Für sie, das spürte ich, war ich der Feind, der verhaßte Zionist, der ihr Volk vertrieben hatte.
Einen Augenblick darauf war Hammami selbst am Telefon. Wo ich wohnte? Ich nannte ihm mein Hotel, das Mount Royal auf der Oxford Street, und meine Zimmernummer. Ob ich am späten Nachmittag in meinem Zimmer sei? Ja, ich würde da sein. Er versprach, noch einmal anzurufen, um Zeit und Ort für unsere Begegnung auszumachen. Es war ein Hauch von Konspiration an seinen Arrangements und erinnerte mich an die alten Irgun-Tage.

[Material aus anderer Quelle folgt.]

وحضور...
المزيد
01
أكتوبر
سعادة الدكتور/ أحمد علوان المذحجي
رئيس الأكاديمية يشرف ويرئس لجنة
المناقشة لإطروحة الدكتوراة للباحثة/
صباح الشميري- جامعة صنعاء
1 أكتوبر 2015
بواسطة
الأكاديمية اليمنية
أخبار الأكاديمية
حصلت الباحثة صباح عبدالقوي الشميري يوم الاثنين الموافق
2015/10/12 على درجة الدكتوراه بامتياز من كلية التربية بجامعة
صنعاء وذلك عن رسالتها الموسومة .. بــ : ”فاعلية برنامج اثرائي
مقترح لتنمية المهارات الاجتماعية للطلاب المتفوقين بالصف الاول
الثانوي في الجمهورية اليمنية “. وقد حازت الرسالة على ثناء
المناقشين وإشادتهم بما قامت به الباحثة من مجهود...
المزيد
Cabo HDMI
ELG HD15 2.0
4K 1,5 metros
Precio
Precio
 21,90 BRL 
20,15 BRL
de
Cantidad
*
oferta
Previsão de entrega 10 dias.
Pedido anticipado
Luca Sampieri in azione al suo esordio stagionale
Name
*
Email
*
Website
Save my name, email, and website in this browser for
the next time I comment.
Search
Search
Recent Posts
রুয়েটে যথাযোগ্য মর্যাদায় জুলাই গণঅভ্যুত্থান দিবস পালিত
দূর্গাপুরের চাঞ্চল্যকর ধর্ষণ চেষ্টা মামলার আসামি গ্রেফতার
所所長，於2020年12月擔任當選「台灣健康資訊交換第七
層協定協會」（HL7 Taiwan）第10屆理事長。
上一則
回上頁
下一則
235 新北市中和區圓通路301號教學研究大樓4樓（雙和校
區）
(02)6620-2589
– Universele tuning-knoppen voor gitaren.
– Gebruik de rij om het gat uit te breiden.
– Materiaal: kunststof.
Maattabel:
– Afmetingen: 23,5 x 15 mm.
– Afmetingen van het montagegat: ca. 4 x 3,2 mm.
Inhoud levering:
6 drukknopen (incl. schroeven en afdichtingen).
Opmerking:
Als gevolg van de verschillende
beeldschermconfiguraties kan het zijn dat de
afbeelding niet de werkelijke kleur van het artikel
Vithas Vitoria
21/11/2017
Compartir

Rachel, meine Frau, die bei mir war, hatte für den Abend Theaterkarten gekauft. Zehn Minuten, bevor wir gehen mußten, klingelte das Telefon. Es war Hammami. Er teilte mir mit, daß er in ein paar Minuten bei mir im Zimmer sein werde. Es war eine praktische und vernünftige Vorsichtsmaßnahme.

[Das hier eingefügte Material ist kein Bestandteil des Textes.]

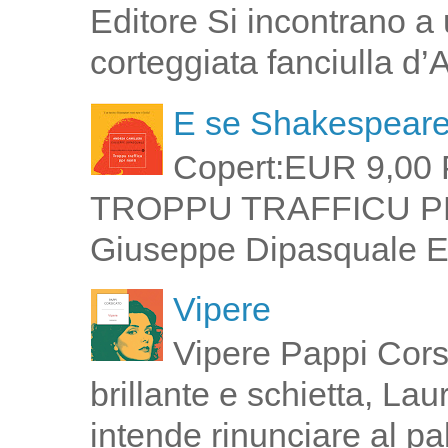
Editore Si incontrano a u
corteggiata fanciulla d’
E se Shakespeare 
Copert:EUR 9,00 
TROPPU TRAFFICU PPI 
Giuseppe Dipasquale E 
Vipere
Vipere Pappi Corsi
brillante e schietta, La
intende rinunciare al pal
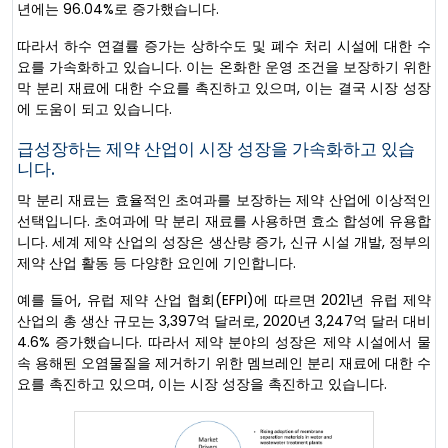
년에는 96.04%로 증가했습니다.
따라서 하수 연결률 증가는 상하수도 및 폐수 처리 시설에 대한 수
요를 가속화하고 있습니다. 이는 온화한 운영 조건을 보장하기 위한
막 분리 재료에 대한 수요를 촉진하고 있으며, 이는 결국 시장 성장
에 도움이 되고 있습니다.
급성장하는 제약 산업이 시장 성장을 가속화하고 있습
니다.
막 분리 재료는 효율적인 초여과를 보장하는 제약 산업에 이상적인
선택입니다. 초여과에 막 분리 재료를 사용하면 효소 합성에 유용합
니다. 세계 제약 산업의 성장은 생산량 증가, 신규 시설 개발, 정부의
제약 산업 활동 등 다양한 요인에 기인합니다.
예를 들어, 유럽 제약 산업 협회(EFPI)에 따르면 2021년 유럽 제약
산업의 총 생산 규모는 3,397억 달러로, 2020년 3,247억 달러 대비
4.6% 증가했습니다. 따라서 제약 분야의 성장은 제약 시설에서 물
속 용해된 오염물질을 제거하기 위한 멤브레인 분리 재료에 대한 수
요를 촉진하고 있으며, 이는 시장 성장을 촉진하고 있습니다.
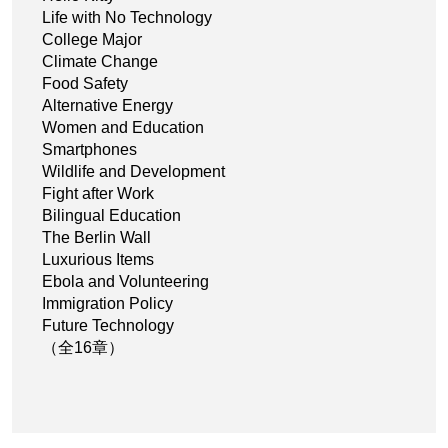
Life with No Technology
College Major
Climate Change
Food Safety
Alternative Energy
Women and Education
Smartphones
Wildlife and Development
Fight after Work
Bilingual Education
The Berlin Wall
Luxurious Items
Ebola and Volunteering
Immigration Policy
Future Technology
（全16章）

Rachel ging allein ins Theater. Ich blieb da und dachte: Wenn die ganze Welt eine Bühne ist und alle Männer und Frauen bloß Schauspieler, die auftreten und abgehen, wird sich jetzt hier in diesem kleinen Hotelzimmer eine neue Szene entfalten. Es war der 27. Januar 1975.
*
Da war er also.
Vor meinem inneren Auge blitzte eine Szene aus einem längst vergessenen Buch auf. Während der napoleonischen Kriege mußten zwei Kriegsschiffe, ein englisches, ein französisches, im Hafen einer neutralen Insel Zuflucht suchen. Auf dem Ball, den der Gouverneur gab, trafen sich die Offiziere beider Schiffe in prächtig weißen, goldbetreßten Uniformen, sie tauschten kühle Höflichkeiten aus und flirteten und tanzten mit denselben Mädchen. Hier und da mag ein menschliches Zeichen, ein Blick der Sympathie zwischen zwei feindlichen Offizieren gewechselt worden sein, aber sie wußten alle, daß sie die Insel am anderen Morgen verlassen und aufs neue versuchen würden, einander zu töten. Theoretisch war unsere Situation genau dieselbe. Der Mossad hatte seine Kollegen in Europa getötet und könnte morgen ihn töten. Mein Leben war zu Hause wie das aller anderen von Angriffen der Fedajin bedroht. Mein Flugzeug konnte auf dem Rückflug von seinen Leuten entführt werden. Wir befanden uns im Krieg.
Gleichzeitig aber waren wir Kameraden in einem anderen Kampf, einem Kampf um israelisch-palästinensischen Frieden. Das schuf gleich zu Anfang ein unbestimmtes Gefühl der Kameradschaft. Diese Doppeldeutigkeit prägte all unsere Begegnungen in den folgenden Jahren. Ziemlich oft mußten wir uns bewußt ins Gedächtnis rufen, daß wir - nein, nicht Freunde waren, wir waren Feinde.